Saved data entries:

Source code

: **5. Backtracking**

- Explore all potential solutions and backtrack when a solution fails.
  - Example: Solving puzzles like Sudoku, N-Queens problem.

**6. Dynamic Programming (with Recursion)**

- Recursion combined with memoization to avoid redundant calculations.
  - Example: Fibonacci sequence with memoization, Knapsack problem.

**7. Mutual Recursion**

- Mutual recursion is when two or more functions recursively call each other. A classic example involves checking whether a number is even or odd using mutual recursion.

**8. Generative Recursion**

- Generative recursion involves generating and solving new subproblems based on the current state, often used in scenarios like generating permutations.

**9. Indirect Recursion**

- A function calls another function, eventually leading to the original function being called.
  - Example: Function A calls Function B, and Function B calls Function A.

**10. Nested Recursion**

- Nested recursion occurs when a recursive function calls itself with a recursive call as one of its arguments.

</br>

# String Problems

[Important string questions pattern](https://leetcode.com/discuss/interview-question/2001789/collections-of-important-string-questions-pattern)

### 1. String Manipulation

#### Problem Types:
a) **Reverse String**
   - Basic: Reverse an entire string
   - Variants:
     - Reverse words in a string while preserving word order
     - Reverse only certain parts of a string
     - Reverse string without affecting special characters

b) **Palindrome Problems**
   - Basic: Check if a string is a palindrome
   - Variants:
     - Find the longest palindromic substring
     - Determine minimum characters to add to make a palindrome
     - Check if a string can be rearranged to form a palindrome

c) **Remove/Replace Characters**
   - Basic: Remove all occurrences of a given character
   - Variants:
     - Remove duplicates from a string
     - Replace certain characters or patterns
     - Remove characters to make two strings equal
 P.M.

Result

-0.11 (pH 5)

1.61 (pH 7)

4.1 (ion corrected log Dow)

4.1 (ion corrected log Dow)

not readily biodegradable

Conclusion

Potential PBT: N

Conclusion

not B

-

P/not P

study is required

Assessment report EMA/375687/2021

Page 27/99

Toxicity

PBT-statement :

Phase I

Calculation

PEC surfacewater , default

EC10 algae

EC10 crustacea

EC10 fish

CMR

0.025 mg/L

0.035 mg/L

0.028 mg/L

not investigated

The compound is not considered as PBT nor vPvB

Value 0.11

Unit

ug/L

The task - With the string "involves" as the key, filter the data above and show the lines that match.

Result -
- Mutual recursion is when two or more functions recursively call each other. A classic example involves checking whether a number is even or odd using mutual recursion.
- Generative recursion involves generating and solving new subproblems based on the current state, often used in scenarios like generating permutations.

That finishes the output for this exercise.